(Data extracted from a collection)
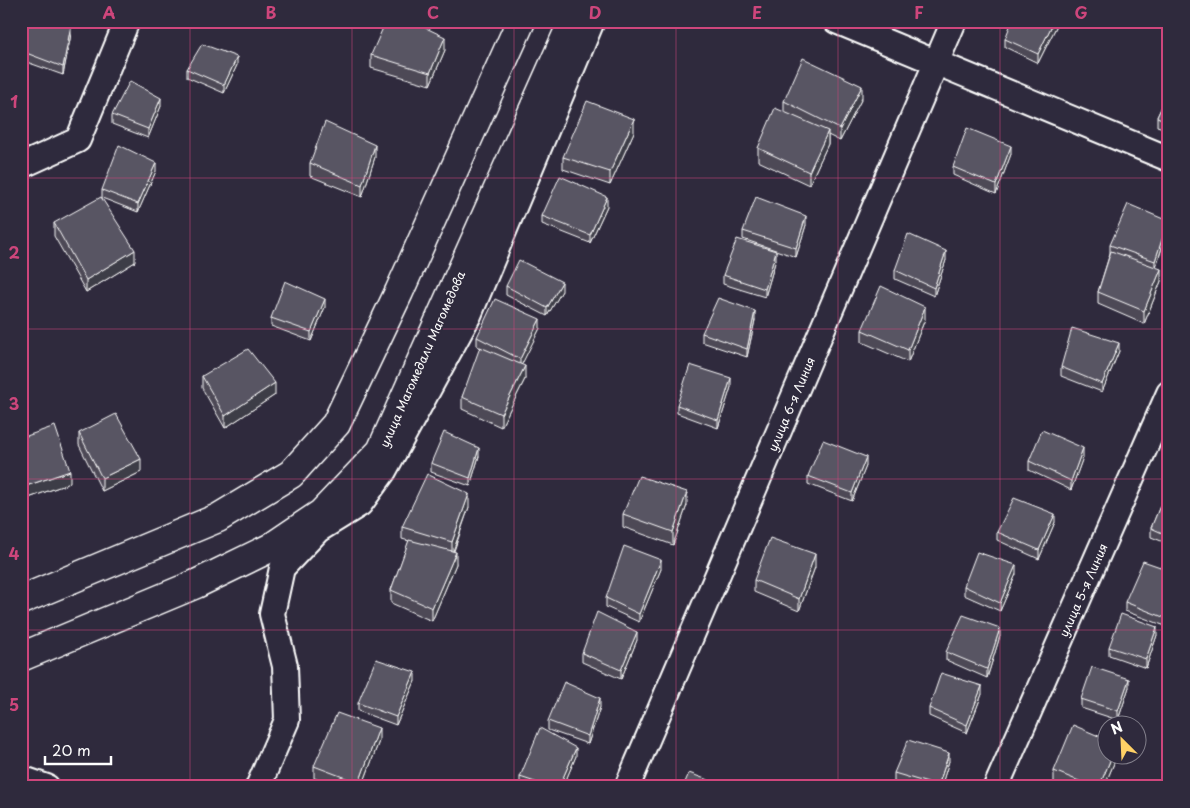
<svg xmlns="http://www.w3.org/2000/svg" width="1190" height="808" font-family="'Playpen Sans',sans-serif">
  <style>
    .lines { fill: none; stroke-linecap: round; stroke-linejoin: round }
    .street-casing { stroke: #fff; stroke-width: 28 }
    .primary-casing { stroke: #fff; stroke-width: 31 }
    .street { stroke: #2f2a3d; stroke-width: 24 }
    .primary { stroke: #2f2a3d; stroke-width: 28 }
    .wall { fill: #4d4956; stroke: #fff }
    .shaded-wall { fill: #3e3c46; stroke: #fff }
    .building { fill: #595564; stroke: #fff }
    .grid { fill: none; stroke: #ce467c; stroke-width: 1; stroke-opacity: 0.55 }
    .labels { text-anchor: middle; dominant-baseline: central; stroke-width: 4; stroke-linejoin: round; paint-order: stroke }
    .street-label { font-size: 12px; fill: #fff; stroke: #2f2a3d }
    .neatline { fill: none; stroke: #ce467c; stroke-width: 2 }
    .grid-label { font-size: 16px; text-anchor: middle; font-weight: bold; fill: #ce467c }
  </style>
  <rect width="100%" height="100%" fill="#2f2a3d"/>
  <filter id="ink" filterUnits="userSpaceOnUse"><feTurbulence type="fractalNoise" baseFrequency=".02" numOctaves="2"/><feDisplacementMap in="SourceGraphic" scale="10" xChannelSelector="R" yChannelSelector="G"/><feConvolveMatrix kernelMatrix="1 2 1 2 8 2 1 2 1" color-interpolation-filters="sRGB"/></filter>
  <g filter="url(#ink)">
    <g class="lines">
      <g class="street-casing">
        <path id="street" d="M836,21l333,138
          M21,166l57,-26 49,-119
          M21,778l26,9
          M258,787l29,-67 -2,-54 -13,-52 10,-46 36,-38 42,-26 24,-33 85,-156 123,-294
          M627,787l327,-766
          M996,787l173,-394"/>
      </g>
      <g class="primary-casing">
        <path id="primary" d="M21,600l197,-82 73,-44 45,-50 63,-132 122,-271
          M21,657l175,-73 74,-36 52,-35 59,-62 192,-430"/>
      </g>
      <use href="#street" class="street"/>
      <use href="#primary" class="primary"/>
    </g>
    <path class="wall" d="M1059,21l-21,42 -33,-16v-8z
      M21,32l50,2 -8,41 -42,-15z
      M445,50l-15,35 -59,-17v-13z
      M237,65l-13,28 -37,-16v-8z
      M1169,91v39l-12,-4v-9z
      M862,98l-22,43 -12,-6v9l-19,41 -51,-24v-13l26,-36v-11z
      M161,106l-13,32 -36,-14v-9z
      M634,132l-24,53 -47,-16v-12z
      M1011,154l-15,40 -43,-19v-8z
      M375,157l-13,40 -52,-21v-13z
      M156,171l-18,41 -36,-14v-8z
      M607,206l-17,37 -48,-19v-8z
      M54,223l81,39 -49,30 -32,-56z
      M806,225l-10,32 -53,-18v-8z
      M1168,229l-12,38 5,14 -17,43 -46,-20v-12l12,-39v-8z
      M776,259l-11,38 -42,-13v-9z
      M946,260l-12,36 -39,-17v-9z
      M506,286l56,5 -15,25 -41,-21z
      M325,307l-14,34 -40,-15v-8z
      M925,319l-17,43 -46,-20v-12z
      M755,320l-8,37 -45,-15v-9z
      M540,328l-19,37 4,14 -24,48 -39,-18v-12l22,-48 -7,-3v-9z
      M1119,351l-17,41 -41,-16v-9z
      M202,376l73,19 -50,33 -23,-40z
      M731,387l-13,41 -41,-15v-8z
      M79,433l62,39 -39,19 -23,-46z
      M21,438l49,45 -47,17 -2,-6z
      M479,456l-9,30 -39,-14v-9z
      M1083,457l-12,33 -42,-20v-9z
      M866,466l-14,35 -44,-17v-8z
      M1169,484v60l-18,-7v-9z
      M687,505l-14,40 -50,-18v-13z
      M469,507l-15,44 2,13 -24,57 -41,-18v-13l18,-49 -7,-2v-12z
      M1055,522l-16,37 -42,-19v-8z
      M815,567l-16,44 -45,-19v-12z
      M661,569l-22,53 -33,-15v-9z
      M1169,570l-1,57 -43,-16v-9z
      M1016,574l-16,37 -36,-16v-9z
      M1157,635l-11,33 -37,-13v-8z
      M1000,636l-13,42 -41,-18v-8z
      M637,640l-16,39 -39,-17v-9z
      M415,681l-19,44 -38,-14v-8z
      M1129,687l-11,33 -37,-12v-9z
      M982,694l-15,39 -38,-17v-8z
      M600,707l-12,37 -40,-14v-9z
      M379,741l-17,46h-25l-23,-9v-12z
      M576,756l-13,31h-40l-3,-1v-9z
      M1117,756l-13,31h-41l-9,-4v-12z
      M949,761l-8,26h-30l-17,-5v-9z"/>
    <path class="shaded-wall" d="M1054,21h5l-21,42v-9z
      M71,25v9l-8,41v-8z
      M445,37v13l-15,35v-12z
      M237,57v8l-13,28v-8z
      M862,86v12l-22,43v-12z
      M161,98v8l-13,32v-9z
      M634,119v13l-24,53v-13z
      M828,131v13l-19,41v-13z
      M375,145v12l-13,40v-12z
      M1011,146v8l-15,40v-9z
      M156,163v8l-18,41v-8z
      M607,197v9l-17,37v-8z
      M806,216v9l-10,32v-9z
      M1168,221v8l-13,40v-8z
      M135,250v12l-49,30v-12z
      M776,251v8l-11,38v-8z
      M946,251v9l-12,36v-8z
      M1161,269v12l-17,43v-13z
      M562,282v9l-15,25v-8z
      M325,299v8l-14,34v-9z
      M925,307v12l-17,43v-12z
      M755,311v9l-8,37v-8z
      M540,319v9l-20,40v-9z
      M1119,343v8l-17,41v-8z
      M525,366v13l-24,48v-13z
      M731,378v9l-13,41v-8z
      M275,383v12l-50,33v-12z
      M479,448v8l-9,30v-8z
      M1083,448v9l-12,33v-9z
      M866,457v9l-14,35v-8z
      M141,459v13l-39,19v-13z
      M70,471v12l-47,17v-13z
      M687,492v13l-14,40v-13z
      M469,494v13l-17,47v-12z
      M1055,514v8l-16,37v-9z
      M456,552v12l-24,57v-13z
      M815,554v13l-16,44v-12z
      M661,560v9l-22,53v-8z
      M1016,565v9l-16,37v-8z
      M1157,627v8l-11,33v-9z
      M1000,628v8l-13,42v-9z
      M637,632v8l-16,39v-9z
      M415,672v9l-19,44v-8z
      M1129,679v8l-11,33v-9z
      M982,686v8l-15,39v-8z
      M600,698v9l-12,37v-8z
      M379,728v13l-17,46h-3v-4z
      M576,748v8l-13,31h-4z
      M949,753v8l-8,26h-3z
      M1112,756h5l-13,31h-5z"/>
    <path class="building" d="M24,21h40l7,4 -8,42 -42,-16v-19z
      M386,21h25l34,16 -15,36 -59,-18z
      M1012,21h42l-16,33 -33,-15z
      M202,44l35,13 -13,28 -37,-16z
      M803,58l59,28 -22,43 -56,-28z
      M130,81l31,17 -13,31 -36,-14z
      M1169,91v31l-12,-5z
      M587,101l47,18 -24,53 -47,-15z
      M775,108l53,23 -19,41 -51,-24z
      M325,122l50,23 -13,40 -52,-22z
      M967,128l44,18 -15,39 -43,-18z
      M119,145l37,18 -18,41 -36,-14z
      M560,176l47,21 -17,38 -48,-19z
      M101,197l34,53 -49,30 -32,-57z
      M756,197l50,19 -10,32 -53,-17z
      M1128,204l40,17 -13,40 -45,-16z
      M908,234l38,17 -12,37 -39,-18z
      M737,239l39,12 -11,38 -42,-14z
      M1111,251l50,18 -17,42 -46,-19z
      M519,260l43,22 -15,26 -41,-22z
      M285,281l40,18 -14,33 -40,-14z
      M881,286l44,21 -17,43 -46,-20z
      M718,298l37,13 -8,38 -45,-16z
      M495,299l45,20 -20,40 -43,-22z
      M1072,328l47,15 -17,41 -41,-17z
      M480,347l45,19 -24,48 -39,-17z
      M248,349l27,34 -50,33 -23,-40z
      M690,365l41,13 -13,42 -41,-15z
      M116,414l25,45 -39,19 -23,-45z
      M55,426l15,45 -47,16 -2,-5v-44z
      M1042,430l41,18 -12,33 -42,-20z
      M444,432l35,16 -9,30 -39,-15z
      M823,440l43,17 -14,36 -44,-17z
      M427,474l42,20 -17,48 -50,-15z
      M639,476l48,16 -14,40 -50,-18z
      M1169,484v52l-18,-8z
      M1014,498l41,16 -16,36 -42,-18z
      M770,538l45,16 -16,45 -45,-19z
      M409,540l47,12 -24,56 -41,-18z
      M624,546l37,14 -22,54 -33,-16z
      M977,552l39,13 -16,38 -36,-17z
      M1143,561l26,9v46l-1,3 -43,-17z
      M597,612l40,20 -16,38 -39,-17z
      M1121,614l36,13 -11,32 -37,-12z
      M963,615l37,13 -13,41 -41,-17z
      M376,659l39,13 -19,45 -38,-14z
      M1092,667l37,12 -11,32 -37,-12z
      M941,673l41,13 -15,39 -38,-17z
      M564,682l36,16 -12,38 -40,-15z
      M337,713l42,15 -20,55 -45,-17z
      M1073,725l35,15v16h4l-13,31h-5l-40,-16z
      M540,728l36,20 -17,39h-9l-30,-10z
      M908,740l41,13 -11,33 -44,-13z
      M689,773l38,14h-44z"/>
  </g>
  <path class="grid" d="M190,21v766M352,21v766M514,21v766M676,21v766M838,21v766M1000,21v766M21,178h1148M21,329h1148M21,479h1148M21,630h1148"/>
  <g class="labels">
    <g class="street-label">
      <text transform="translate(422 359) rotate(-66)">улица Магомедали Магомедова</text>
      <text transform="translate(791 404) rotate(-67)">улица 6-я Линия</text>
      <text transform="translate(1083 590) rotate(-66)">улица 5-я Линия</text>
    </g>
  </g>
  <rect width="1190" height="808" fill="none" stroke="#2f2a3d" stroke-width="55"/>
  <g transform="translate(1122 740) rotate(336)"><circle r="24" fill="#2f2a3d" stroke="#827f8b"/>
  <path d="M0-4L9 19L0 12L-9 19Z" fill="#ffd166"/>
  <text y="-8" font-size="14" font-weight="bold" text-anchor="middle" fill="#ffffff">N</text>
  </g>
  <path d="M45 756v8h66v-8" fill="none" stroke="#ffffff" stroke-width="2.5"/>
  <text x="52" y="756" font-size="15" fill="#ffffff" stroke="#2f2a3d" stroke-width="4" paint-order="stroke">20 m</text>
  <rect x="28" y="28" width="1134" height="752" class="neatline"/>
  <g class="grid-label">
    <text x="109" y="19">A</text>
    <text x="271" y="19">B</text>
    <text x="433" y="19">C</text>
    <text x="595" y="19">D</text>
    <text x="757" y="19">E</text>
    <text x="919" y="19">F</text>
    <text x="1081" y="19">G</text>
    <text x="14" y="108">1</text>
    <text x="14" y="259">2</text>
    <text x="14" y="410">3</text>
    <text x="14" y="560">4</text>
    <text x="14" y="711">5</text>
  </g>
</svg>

*YOUR ASSIGNMENT*: Return only the part of the records above that opens with the line containing "M386,21h25l34,16 -15,36 -59,-18z" and closes with the line containing "M908,740l41,13 -11,33 -44,-13z", ends included.

*EXERCISE RESULT*:
      M386,21h25l34,16 -15,36 -59,-18z
      M1012,21h42l-16,33 -33,-15z
      M202,44l35,13 -13,28 -37,-16z
      M803,58l59,28 -22,43 -56,-28z
      M130,81l31,17 -13,31 -36,-14z
      M1169,91v31l-12,-5z
      M587,101l47,18 -24,53 -47,-15z
      M775,108l53,23 -19,41 -51,-24z
      M325,122l50,23 -13,40 -52,-22z
      M967,128l44,18 -15,39 -43,-18z
      M119,145l37,18 -18,41 -36,-14z
      M560,176l47,21 -17,38 -48,-19z
      M101,197l34,53 -49,30 -32,-57z
      M756,197l50,19 -10,32 -53,-17z
      M1128,204l40,17 -13,40 -45,-16z
      M908,234l38,17 -12,37 -39,-18z
      M737,239l39,12 -11,38 -42,-14z
      M1111,251l50,18 -17,42 -46,-19z
      M519,260l43,22 -15,26 -41,-22z
      M285,281l40,18 -14,33 -40,-14z
      M881,286l44,21 -17,43 -46,-20z
      M718,298l37,13 -8,38 -45,-16z
      M495,299l45,20 -20,40 -43,-22z
      M1072,328l47,15 -17,41 -41,-17z
      M480,347l45,19 -24,48 -39,-17z
      M248,349l27,34 -50,33 -23,-40z
      M690,365l41,13 -13,42 -41,-15z
      M116,414l25,45 -39,19 -23,-45z
      M55,426l15,45 -47,16 -2,-5v-44z
      M1042,430l41,18 -12,33 -42,-20z
      M444,432l35,16 -9,30 -39,-15z
      M823,440l43,17 -14,36 -44,-17z
      M427,474l42,20 -17,48 -50,-15z
      M639,476l48,16 -14,40 -50,-18z
      M1169,484v52l-18,-8z
      M1014,498l41,16 -16,36 -42,-18z
      M770,538l45,16 -16,45 -45,-19z
      M409,540l47,12 -24,56 -41,-18z
      M624,546l37,14 -22,54 -33,-16z
      M977,552l39,13 -16,38 -36,-17z
      M1143,561l26,9v46l-1,3 -43,-17z
      M597,612l40,20 -16,38 -39,-17z
      M1121,614l36,13 -11,32 -37,-12z
      M963,615l37,13 -13,41 -41,-17z
      M376,659l39,13 -19,45 -38,-14z
      M1092,667l37,12 -11,32 -37,-12z
      M941,673l41,13 -15,39 -38,-17z
      M564,682l36,16 -12,38 -40,-15z
      M337,713l42,15 -20,55 -45,-17z
      M1073,725l35,15v16h4l-13,31h-5l-40,-16z
      M540,728l36,20 -17,39h-9l-30,-10z
      M908,740l41,13 -11,33 -44,-13z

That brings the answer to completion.